2.Make people the priority, not pleasures or possessions. When the people around you—family, strangers, coworkers, neighbors, friends, clients—become the priority and serving their needs becomes a consistent discipline in our lives, pleasures and possessions seem almost immediately inconsequential. Taking action on others’ urgent or even semi-urgent needs begets a spirit of generosity. A spirit of generosity begets hope, and hope, of course, is the prevailing confident expectation that in God’s economy, there is enough for everyone.

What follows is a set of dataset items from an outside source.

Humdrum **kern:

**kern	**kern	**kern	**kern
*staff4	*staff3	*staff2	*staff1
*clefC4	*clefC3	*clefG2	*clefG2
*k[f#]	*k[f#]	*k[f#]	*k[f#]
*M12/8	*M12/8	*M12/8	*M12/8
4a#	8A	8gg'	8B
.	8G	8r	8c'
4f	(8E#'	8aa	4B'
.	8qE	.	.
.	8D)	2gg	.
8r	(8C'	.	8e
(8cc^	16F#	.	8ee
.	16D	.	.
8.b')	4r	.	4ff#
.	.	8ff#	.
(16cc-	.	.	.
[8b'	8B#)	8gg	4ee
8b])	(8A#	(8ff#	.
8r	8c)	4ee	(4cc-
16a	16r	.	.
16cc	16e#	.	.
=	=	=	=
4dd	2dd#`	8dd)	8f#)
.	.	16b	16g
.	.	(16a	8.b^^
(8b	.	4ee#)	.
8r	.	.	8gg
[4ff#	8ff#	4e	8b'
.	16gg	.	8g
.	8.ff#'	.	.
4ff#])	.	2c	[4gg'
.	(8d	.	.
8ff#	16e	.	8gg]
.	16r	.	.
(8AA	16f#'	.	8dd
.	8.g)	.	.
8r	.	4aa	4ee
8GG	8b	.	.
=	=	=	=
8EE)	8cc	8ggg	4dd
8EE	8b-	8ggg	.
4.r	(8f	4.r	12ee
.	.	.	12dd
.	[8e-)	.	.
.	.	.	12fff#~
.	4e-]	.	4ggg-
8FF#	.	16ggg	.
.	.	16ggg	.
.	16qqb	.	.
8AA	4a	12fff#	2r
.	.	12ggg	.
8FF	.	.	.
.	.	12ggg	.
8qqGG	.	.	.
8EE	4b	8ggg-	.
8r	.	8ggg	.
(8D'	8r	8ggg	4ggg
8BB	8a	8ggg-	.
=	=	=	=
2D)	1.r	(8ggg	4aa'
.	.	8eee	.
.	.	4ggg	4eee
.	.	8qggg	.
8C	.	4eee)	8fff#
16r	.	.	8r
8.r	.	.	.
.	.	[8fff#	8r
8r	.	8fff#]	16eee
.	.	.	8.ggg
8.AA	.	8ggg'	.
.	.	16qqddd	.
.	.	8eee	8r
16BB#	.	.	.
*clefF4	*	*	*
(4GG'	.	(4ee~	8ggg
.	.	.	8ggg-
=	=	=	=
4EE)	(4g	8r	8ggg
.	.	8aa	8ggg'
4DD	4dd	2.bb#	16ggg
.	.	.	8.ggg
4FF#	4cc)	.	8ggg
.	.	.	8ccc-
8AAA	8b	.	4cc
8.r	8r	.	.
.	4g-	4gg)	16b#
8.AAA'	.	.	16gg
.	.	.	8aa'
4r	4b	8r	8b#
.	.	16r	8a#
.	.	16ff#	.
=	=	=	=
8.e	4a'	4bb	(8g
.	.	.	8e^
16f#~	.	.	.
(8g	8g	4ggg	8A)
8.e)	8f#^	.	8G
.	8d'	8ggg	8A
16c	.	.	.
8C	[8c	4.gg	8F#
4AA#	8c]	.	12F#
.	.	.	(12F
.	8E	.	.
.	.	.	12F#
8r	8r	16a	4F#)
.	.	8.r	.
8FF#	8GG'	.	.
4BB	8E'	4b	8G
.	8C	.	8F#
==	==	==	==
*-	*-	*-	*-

3.Save to give over save to live. As I have learned how to say no and worked, with failure and flaws, of course, to make people the priority, I have seen that saving money for the purpose of giving to those individuals and organizations in need is fun. My family and I have a blast deciding who we can help and then helping them. Our commitment to simply living with enough gives my wife and three kids a way to rally and work on a project together. Last month, at the suggestion of my youngest son, who is fifteen, we fed fifteen individual families for five days each. Instead of saving to live with more, we’ve been saving to give more, and honestly, it is so much fun!
Deeply committed disciples discipline themselves to avoid falling into the trap of chasing “stuff” and by being consumed by the wants and wishes of life. Instead, deeply committed disciples choose simplicity—they choose to be content with enough. “Let me have all things” is not a prayer for resources and reserves. Within the context of the whole prayer, these short words guide deeply committed disciples toward surrender and humility, especially when the “all things” counterpart of “nothing” is a very real possibility.
Today’s Challenge:
THE GIVEAWAY
Pick an item of yours that has value or that you associate value to. Select a person to give it to, and then give it to them.
Personal Reflection
•Do I struggle with “things”?
•With what do I associate happiness?
Group Discussion
•Do you ever find yourself comparing your “stuff” with that of others? In what ways?
•Do you ever find yourself comparing your happiness to others? In what ways?
•What do you think it means to have enough?
•How do you avoid falling into the trap of chasing stuff?
•What would you say is the main idea of this part of the prayer?
Departing Prayer
Help us to see with eyes of compassion and not eyes of comparison. Teach us, God, to learn to be content with enough and avoid the chasing of material possessions. Also, where we see those without enough, grant us the ability to help. Amen.